Task objective: Nothing but the lines below from the one that contains "The grade ll" through the one that contains "Fast forward to" should be retyped, exactly and including both ends. Do not include pictures.

Given records:
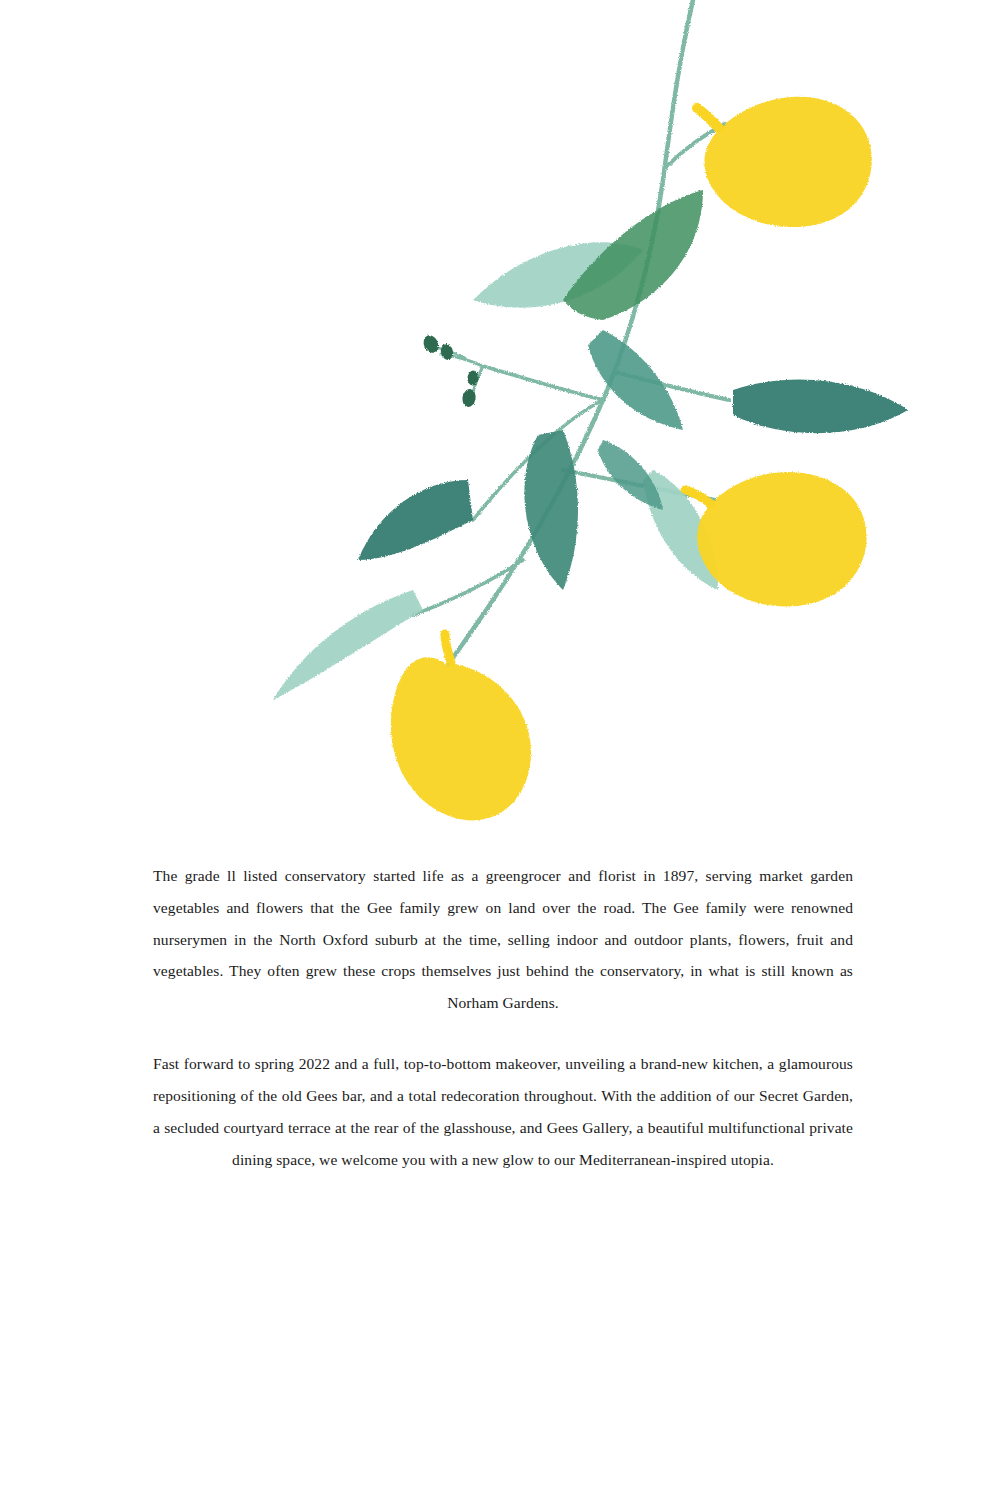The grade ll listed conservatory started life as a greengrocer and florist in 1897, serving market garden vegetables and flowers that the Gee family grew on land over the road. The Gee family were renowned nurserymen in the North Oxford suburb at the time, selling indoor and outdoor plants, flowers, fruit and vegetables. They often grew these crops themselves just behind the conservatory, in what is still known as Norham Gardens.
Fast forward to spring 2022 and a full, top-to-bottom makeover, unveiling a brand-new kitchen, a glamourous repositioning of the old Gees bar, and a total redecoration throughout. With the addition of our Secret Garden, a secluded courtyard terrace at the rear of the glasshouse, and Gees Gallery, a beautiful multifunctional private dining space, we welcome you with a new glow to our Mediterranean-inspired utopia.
==
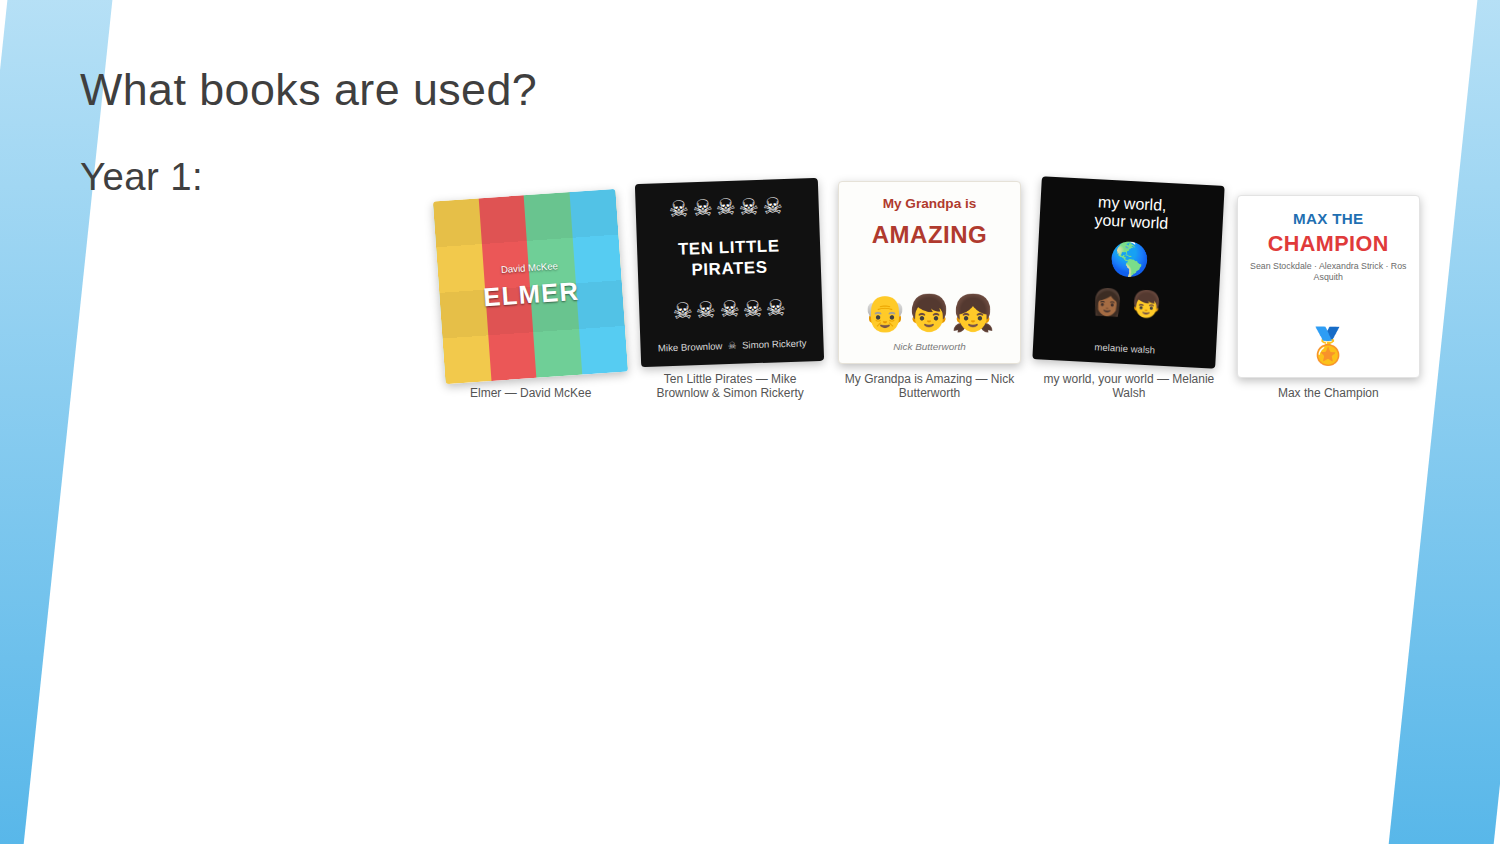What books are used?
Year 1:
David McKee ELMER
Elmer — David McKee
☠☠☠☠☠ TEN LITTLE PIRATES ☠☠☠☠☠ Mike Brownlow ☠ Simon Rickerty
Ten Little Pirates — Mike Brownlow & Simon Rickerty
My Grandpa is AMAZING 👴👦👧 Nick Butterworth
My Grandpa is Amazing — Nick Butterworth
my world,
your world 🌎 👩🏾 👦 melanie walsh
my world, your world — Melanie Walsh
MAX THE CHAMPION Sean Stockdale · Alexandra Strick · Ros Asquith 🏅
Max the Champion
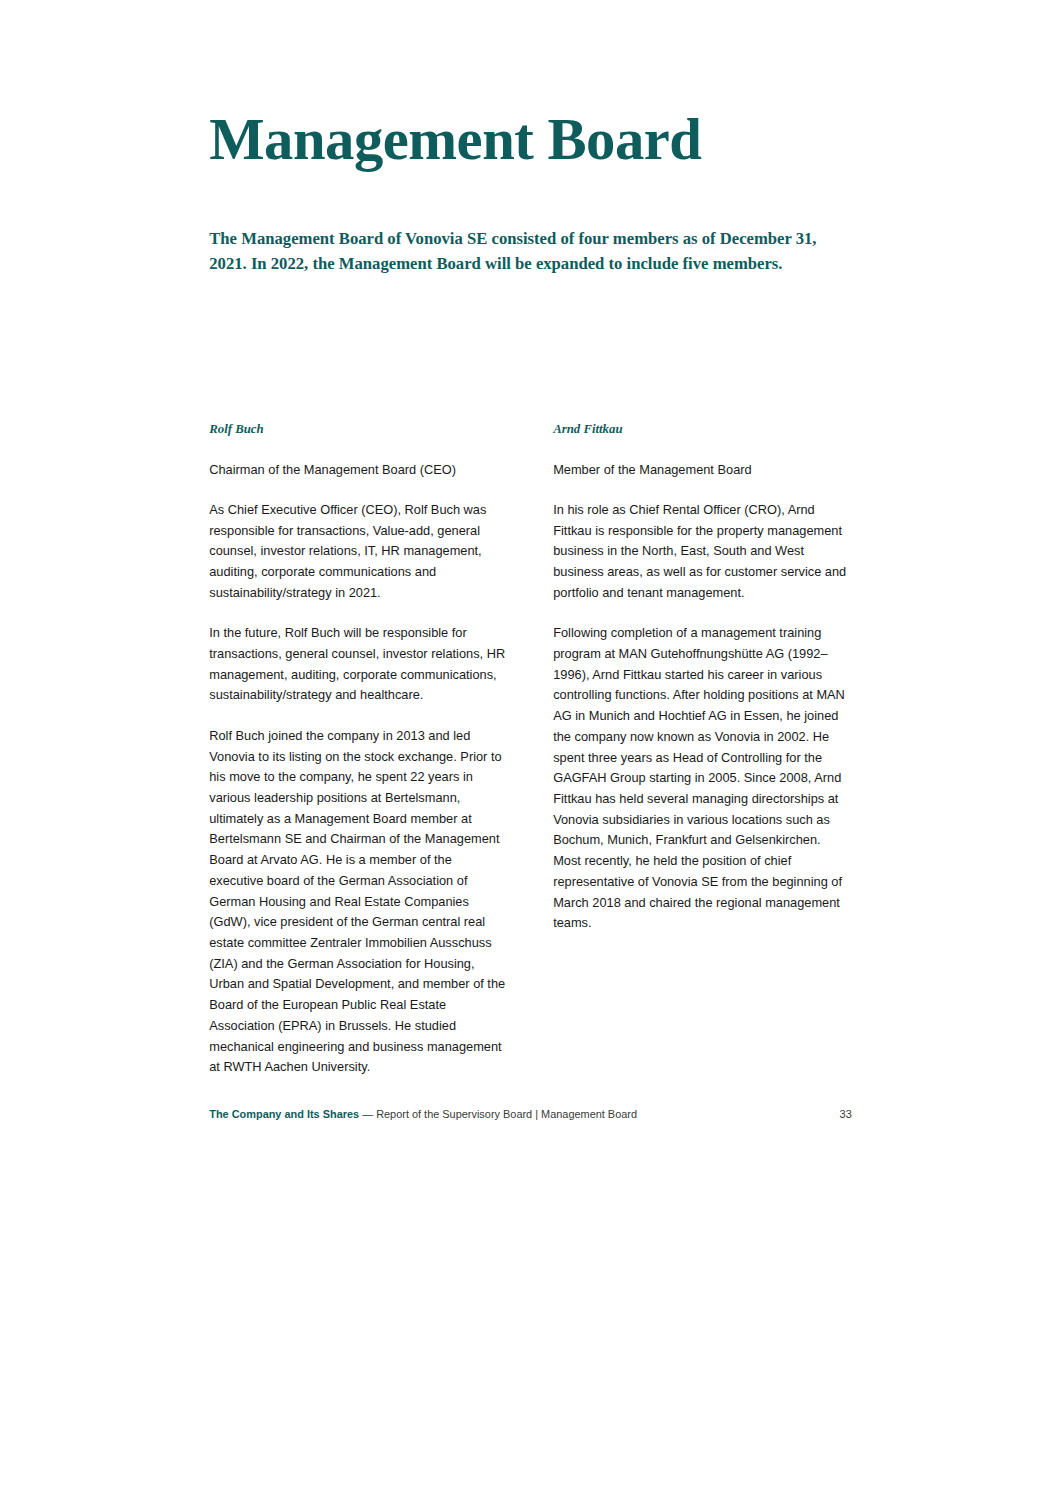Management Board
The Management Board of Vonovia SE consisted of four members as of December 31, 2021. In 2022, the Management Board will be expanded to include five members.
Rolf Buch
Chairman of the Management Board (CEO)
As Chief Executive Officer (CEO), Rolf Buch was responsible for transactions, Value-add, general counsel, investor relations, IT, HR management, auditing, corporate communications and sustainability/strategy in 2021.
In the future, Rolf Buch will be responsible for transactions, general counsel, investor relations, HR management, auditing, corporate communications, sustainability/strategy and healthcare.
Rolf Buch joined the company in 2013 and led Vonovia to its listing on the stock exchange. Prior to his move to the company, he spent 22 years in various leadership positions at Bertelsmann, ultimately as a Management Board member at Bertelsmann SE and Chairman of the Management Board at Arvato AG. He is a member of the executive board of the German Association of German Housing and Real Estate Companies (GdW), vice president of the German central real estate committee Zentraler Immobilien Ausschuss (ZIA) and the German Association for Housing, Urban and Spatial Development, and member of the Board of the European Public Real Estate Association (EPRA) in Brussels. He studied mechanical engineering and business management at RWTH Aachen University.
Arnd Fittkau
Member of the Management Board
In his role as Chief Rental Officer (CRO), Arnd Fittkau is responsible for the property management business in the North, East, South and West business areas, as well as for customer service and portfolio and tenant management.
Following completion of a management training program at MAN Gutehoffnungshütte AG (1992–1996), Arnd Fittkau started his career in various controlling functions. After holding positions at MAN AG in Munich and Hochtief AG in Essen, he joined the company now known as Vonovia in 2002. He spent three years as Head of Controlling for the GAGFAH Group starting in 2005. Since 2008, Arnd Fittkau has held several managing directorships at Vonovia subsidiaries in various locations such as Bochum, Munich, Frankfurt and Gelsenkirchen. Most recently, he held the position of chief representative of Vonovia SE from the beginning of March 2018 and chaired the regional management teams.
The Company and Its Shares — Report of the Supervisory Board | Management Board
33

Response box:
The grade ll listed conservatory started life as a greengrocer and florist in 1897, serving market garden vegetables and flowers that the Gee family grew on land over the road. The Gee family were renowned nurserymen in the North Oxford suburb at the time, selling indoor and outdoor plants, flowers, fruit and vegetables. They often grew these crops themselves just behind the conservatory, in what is still known as Norham Gardens.
Fast forward to spring 2022 and a full, top-to-bottom makeover, unveiling a brand-new kitchen, a glamourous repositioning of the old Gees bar, and a total redecoration throughout. With the addition of our Secret Garden, a secluded courtyard terrace at the rear of the glasshouse, and Gees Gallery, a beautiful multifunctional private dining space, we welcome you with a new glow to our Mediterranean-inspired utopia.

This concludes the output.